4. Off we went through forest, over ravine, and through streams, till at last, at the top of the ravine, the elephants were seen. This was a moment of excitement! We were all scattered. The collector had taken the middle path; Captain B- some huntsmen, and myself took the left; and other hunters scrambled down that to the right. At this moment I did not see anything but what I took to be a native hut roofed with leaves; but, after advancing a few yards, the huge head of an elephant shaking above the jungle, within ten yards of us, burst suddenly upon my view.

5. Captain B and a hunter were just before me; we all fired at the same moment, and in so direct a line that the percussion-cap of my gun hit the hunter, whom I thought at first I had shot. This accident, though it proved slight, troubled me a little. The great excitement occasioned by seeing, for the first time, a wild beast at liberty and in a state of nature, produced a sensation of hope and fear that was intense.

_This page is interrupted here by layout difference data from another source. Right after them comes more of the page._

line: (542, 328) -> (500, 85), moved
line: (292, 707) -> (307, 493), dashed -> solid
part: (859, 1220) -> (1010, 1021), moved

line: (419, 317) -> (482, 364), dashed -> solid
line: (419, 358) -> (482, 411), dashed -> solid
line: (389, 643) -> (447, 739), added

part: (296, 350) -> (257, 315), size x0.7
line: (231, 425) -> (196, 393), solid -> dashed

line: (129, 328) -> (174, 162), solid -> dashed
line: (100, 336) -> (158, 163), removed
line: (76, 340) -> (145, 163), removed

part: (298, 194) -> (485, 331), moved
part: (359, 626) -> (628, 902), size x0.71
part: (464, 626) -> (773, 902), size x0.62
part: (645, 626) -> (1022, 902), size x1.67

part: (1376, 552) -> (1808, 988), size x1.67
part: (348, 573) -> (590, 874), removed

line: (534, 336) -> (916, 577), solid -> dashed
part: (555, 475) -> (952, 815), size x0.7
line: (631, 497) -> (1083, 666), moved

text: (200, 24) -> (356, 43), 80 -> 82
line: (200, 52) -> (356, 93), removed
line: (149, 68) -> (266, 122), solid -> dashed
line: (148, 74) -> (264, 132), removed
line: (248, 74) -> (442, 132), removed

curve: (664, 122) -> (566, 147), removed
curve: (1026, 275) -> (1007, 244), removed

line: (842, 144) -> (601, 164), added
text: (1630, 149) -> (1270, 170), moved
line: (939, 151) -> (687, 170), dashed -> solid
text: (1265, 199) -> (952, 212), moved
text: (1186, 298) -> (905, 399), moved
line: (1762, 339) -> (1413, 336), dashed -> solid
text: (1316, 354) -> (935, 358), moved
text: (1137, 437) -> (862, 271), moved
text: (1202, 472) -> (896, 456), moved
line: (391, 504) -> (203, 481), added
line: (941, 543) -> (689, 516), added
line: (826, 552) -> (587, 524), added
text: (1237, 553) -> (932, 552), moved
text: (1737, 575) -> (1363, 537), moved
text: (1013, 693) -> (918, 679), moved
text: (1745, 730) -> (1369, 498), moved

6. The startling appearance of such a huge creature, and our being scattered and separated, created for an instant a slight dismay, which may be better understood than described. The beast gave one of his horrid trumps, and charged somebody whom I could not see; but I followed him, and the next instant beheld the collector running, without hat or gun, and the elephant after him. I fired instantly, intending to hit a vital part, which is under the ear; the shot struck, but, unfortunately, without taking proper effect.